L’amélioration des fondamentaux soutient les obligations d’entreprise des pays émergents

mercredi, 26.06.2019

Les parts d’emprunt d’entreprises des pays émergents se sont appréciées depuis le début d’année. Les marchés se montrent désormais prudents.

Hannes Boller*

Après une effervescence des valorisations pendant les cinq premiers mois de l’année, où les obligations d’entreprise des pays émergents se sont appréciées en moyenne de plus de 7% (soit plus de 5% pour les investisseurs en euro déduction faite des couvertures de change), le marché se montre désormais un peu plus prudent. 

Ce qui n’est guère étonnant compte tenu de la dégradation du contexte macroéconomique: citons notamment l’inversion de la courbe des taux américaine, le conflit commercial entre les Etats-Unis et la Chine, dont l’issue est plus incertaine que jamais, ou encore la baisse des prix des matières premières, sensibles à la conjoncture, et des devises émergentes. Certes, ces conditions n’offrent aucun soutien à la classe d’actifs du crédit des pays émergents, mais les fondamentaux des entreprises se sont nettement améliorés. Une amélioration qui se reflète particulièrement au niveau de l’endettement net et des réserves de liquidités. Jusqu’à présent, la situation financière des entreprises des pays émergents était déjà très bonne, avec un endettement moyen inférieur à celui de leurs homologues des pays développés.
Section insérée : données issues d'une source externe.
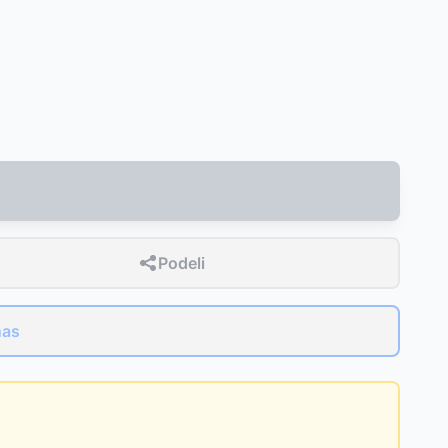
Podeli
nas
Les ratios de dette ont diminué

L’année dernière, ces ratios ont continué de baisser. Le ratio de dette des entreprises américaines s’est maintenu à un niveau élevé, tandis que celui des entreprises des marchés émergents s’est inscrit en net retrait. Fin 2018, le rapport entre la dette nette et l’Ebitda des entreprises émergentes s’établissait à seulement 1,5, ce qui correspond non seulement à une baisse de 0,6 par rapport à l’année précédente, mais aussi à un niveau inférieur à celui des entreprises américaines (1,5 contre 2,5). 

D’un point de vue d’investisseur, la diminution du ratio de dette des entreprises dans tous les grands pays émergents (à l’exception de l’Inde) est un élément très positif. La robustesse des entreprises émergentes est illustrée par leur capacité bénéficiaire, en hausse dans tous les secteurs à l’exception des services aux collectivités. En conséquence, les obligations de ces entreprises de grande qualité devraient mieux supporter les replis généraux du marché. 

Malgré ces fondamentaux avantageux, les obligations Investment Grade des marchés émergents sont assorties d’une prime de risque attractive de 187 points de base, soit près de 2 %. En comparaison, le spread des obligations d’entreprise européennes est seulement de 121 points de base (au 17 juin 2019), pour un niveau de rendement nettement plus faible que celui des obligations américaines.

Titres défensifs intéressants

Il paraît évident de sous-pondérer les titres technologiques en raison de la guerre commerciale, en particulier ceux des émetteurs de Chine et d’autres pays asiatiques dans lesquels s’approvisionnent les fabricants chinois. Il en va de même pour les secteurs des métaux et de l’industrie minière, ainsi que de l’énergie, qui sont affaiblis par la baisse des prix des métaux et du pétrole. Il convient au contraire de privilégier des titres défensifs issus des secteurs de la consommation de base, de la finance et des services aux collectivité 

D’un point de vue géographique, la Turquie est actuellement à bannir: ce marché comporte des opportunités parmi ses obligations d’entreprise, mais souffre d’immenses difficultés (notamment l’amenuisement de ses réserves de change, sa grande dépendance envers les capitaux étrangers, sa vulnérabilité à la volatilité de sa devise et ses incertitudes politiques) qui justifient un positionnement défensif.

D’une manière générale, grâce à leur meilleur profil de rendement/risque, les obligations d’entreprise des marchés émergents demeurent une composante à long terme plus importante que leurs homologues européennes et américaines au sein d’un portefeuille. 

Les investisseurs ne doivent pas perdre de vue cet aspect malgré la perception du risque souvent changeante de nombreux intervenants de marché.